MobileMuster seeks smartphones for Able project

MobileMuster is collecting smartphone to help Able Australia and its deafblind service users
MobileMuster and Able Australia are asking people to donate their unwanted smartphone to help the deafblind community get connected.

Able Australia will use the phones with deafblind people to educate them on how to use mobile technology to communicate and stay in touch with friends and family.

The campaign will run throughout September, when MobileMuster will collect eligible smartphones. Able Australia will then share the phones with their deafblind service users to improve their digital literacy, such as being able to use speech recognition and Braille readers via mobile technology.

Currently, an estimated 288,000 Australians live with no hearing and sight and this number is predicted to rise to over one million by 2050.

Australia has more than 31 million mobile phone subscribers who replace their handsets, on average, every 18 to 24 months.

“We know there are approximately 25.5 million unused mobiles sitting in homes and business around Australia, some of these may be smartphones that could help the deafblind community,” said Spyro Kalos from MobileMuster. “Now is the perfect time to donate your unwanted mobile phone to a great cause.”

Any phones and accessories that cannot be used for this project will be recycled by MobileMuster.

“Deafblindness is very much Australia’s forgotten disability. The smartphones donated will help deafblind people stay connected, which is something most of us take for granted,”  

Able Australia’s Scott Darkin. “These donated smartphones will also increase their mobility, independence and help them navigate their way around their community.

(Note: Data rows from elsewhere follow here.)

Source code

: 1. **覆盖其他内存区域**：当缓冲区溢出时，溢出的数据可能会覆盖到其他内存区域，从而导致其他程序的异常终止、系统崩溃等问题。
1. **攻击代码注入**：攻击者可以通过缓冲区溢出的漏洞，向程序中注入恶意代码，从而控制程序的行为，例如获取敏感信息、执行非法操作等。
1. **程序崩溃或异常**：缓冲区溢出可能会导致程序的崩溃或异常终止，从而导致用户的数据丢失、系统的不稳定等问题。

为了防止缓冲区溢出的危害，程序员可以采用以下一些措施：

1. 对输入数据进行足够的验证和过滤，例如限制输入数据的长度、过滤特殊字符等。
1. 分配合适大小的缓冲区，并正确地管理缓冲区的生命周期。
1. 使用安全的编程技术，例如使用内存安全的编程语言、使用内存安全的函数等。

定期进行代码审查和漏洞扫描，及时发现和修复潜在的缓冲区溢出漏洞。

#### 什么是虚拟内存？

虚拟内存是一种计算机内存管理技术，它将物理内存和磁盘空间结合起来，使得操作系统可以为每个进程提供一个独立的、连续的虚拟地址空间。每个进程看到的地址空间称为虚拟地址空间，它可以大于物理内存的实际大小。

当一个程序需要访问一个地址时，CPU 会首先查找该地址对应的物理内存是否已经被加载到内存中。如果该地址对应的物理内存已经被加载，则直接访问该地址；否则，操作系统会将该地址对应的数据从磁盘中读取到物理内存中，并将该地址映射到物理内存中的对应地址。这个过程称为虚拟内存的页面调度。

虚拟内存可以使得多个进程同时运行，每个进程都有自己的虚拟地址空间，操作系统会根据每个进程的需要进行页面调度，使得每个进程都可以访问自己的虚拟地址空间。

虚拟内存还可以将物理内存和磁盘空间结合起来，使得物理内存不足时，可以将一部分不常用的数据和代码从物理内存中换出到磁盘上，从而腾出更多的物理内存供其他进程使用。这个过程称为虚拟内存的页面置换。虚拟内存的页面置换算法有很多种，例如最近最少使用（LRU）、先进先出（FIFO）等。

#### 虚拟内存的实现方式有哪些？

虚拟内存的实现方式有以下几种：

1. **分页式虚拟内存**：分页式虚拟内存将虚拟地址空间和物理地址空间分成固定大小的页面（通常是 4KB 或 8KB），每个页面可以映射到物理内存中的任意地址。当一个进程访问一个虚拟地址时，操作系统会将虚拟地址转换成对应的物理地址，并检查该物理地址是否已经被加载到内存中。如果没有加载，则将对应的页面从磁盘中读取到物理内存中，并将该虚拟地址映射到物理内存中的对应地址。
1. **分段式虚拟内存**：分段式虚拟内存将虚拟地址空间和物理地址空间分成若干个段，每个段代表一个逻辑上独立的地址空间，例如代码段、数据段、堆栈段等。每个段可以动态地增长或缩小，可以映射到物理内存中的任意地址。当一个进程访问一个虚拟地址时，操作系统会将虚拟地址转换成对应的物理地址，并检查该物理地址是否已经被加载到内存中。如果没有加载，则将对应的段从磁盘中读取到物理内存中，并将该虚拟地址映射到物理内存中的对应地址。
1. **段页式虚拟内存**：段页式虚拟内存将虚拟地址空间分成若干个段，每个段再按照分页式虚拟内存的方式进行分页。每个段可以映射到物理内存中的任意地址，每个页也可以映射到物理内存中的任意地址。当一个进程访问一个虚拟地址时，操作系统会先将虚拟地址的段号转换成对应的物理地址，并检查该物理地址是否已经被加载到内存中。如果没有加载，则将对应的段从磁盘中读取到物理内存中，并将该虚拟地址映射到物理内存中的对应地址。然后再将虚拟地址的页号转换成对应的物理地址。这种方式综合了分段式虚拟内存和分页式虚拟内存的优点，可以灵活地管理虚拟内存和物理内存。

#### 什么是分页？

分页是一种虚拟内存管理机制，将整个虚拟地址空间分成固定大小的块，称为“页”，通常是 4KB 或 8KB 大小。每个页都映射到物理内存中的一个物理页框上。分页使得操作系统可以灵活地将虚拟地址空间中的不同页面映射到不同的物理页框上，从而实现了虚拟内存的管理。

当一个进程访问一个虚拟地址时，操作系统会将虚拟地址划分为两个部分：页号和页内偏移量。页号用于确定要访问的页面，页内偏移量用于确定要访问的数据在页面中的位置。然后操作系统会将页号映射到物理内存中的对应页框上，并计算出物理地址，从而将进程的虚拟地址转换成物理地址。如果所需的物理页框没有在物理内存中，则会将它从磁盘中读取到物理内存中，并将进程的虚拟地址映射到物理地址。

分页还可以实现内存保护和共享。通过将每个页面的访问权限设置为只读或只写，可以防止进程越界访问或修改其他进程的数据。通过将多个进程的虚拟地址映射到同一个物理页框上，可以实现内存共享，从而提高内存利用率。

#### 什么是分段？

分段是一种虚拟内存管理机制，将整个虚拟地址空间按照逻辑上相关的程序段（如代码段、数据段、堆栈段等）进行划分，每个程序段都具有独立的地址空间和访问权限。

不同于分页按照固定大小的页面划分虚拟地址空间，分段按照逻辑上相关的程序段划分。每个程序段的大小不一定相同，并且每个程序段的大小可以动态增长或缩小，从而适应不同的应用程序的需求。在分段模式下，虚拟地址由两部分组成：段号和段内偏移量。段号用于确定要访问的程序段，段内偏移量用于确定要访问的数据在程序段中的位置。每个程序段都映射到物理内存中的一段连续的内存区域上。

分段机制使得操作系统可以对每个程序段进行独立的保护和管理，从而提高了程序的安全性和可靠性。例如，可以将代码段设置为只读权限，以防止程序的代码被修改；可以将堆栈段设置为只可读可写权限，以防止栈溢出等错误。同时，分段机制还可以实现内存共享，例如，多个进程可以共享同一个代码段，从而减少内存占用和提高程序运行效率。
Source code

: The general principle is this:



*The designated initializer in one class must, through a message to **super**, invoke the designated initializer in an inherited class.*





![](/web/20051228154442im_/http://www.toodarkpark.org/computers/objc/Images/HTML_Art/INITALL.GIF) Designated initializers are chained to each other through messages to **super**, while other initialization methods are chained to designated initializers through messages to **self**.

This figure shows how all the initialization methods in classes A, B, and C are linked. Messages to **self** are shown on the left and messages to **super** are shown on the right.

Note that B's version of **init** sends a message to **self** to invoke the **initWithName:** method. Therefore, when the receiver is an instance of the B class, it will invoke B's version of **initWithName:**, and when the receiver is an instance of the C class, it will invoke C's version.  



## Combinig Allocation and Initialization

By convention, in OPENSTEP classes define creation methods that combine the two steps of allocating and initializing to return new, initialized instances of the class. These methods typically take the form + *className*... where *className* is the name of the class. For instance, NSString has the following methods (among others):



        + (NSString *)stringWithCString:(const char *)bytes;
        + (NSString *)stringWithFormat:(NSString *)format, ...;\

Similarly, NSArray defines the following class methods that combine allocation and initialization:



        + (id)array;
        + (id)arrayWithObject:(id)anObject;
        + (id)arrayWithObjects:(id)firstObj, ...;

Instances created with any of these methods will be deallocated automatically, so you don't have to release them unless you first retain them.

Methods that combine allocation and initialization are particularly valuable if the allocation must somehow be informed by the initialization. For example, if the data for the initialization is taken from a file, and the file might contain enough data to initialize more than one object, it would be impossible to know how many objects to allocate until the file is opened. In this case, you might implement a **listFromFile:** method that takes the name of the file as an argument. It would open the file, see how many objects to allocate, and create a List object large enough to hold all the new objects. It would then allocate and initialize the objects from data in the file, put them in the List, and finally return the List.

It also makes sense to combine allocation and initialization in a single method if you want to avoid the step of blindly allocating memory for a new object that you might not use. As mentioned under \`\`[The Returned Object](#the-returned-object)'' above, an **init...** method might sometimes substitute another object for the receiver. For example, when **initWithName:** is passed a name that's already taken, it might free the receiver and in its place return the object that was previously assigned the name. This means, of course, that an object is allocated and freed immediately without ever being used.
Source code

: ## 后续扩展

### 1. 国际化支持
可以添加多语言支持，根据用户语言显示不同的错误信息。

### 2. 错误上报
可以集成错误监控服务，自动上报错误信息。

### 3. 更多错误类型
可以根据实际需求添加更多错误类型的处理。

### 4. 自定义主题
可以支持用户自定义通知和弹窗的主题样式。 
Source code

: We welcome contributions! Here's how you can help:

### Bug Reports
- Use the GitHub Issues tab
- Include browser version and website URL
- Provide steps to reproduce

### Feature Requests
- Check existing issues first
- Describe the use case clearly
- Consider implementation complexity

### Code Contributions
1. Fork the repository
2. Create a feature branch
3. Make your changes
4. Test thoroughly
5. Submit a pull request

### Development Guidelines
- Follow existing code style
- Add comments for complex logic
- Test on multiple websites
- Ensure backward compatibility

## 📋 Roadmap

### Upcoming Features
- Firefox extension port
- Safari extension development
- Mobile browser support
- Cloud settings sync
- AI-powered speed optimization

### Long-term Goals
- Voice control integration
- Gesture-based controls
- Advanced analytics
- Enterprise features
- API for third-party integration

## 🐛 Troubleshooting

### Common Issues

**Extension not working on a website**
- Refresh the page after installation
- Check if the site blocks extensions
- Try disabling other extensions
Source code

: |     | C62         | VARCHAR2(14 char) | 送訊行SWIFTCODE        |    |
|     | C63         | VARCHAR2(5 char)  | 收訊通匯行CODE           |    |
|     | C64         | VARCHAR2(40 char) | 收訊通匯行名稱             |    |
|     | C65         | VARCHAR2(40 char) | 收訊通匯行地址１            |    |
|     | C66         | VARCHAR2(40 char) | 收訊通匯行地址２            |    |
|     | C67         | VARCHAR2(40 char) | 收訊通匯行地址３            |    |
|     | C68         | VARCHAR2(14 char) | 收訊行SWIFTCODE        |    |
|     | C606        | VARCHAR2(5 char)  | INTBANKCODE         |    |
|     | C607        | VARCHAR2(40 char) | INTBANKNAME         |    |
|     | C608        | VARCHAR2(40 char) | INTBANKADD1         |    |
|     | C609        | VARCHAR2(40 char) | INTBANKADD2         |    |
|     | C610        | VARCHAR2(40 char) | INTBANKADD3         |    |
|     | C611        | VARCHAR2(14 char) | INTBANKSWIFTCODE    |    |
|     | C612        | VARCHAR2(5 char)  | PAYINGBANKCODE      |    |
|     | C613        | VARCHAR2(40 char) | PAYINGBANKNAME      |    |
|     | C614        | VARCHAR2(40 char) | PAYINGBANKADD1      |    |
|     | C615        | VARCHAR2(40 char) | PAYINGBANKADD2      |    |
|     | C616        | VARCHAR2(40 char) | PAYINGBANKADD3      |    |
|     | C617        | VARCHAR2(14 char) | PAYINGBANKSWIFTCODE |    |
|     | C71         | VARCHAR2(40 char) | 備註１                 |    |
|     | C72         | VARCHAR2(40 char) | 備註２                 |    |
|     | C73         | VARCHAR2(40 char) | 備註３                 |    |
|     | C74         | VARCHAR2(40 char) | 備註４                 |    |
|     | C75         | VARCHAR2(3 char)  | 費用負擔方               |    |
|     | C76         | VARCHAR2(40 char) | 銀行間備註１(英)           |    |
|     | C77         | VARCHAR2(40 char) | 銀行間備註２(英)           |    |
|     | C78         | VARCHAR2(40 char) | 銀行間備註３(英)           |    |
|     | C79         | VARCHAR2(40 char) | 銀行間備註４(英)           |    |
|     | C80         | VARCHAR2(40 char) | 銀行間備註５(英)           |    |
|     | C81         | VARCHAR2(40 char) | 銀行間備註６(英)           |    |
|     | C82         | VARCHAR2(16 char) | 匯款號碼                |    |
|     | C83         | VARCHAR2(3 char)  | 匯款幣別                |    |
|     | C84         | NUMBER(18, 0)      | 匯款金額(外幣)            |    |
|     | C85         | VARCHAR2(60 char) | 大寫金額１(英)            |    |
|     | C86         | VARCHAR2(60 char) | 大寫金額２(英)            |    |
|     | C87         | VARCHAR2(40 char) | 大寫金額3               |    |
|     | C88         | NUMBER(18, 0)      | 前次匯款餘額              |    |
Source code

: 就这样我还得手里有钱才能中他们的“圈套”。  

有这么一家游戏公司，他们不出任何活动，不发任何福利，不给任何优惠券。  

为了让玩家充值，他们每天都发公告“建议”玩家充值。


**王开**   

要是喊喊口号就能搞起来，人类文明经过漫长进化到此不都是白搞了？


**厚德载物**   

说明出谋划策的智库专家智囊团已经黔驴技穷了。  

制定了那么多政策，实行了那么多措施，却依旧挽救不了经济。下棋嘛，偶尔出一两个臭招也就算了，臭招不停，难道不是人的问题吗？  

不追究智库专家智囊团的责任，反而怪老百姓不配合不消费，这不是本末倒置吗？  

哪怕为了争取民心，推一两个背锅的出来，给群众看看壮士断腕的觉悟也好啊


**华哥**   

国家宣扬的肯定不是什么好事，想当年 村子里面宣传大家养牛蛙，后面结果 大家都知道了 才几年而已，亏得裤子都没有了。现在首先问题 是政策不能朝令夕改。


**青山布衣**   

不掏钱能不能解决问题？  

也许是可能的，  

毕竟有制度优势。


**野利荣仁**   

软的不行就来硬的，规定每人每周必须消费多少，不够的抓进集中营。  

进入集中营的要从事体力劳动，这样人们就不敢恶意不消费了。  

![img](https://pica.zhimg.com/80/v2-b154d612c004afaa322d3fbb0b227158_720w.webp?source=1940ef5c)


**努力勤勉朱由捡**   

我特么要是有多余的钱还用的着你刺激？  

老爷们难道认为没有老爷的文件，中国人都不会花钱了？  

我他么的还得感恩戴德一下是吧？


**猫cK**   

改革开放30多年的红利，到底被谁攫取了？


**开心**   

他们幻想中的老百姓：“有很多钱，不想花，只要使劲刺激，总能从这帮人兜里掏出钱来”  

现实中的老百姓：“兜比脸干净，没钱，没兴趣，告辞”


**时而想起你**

“Nine out of ten deafblind people will experience depression and anxiety and the simple act of donating an unwanted phone is an easy way to show your support to Australia’s deafblind community. Your old phone could be the vital link that transforms a socially isolated person with deafblindness into an active member of their local community,” he continued.

People and companies wishing to hand over their unwanted smartphones can use one of MobileMuster’s 3,500 drop off points around the country, or use the postal service set up for the project.